Stasiak, whose real surname is Stipich, has a ring style in stark contrast to his dad’s bruising style.
“Other guys have used it. Ox Baker, The Undertaker when he was Mark Callous with WCW, Dustin Runnels in the WWF. But no one really got over with it like my dad. He was the originator of it. It’s something I may try to use soon.”
He’s enjoying his run in WCW.
“I’m very happy that they’re giving me the air time to develop a character.”
“Overall the atmosphere is pretty good. I get along with everybody. There’s been a little more tension lately because of the rumors about the company. It’s beyond my control, so I just try to do my best with what I’m given. I don’t feel job scared. At one point I might have, but not now.”
Stasiak says he feel eventually someone will have to take charge of the company.
“Someone who knows the wrestling business – someone who will write and be equal and fair to everybody, no matter if you’re 60 years old or 20 years old. It doesn’t matter. I just wish we could all get along.”
“If I think about it, I start getting stressed out about it,” says Stasiak.

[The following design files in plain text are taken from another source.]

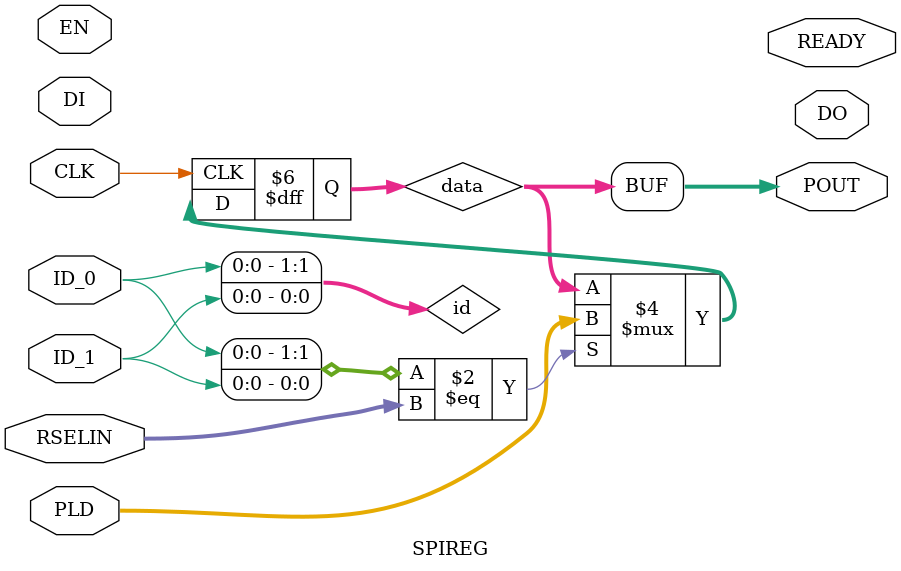
<source format=v>
module SPIREG(
	input CLK,
   input DI,
   input EN,
   input [0:7] PLD,
   input [0:1] RSELIN,
   output DO,
   output wire [0:7] POUT,
   output READY,
	input ID_0,
	input ID_1
	);

reg [0:1] id;
reg [0:7] data;

assign id[0] = ID_0;
assign id[1] = ID_1;

initial begin
	data = 8'b00000000;
end

assign POUT = data;

always @ (posedge CLK) begin

	// load data from pld if rselin is equal to my id
	if (id == RSELIN) begin
		data <= PLD;
	end

end
   
endmodule

</source>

Stasiak says Arn Anderson has helped him considerably since arriving in WCW. He also credits Johnny Ace and Fit Finlay with giving him advice.
“Everybody has been supportive. But you never know what’s legit and what isn’t. I take it all with a grain of salt. I have a pretty good eye for what things should look like, and I judge my performance from watching myself on tape and if I like it. I’m very self-critical. I’m far from where I where I plan on being, but it’s slowly getting there.”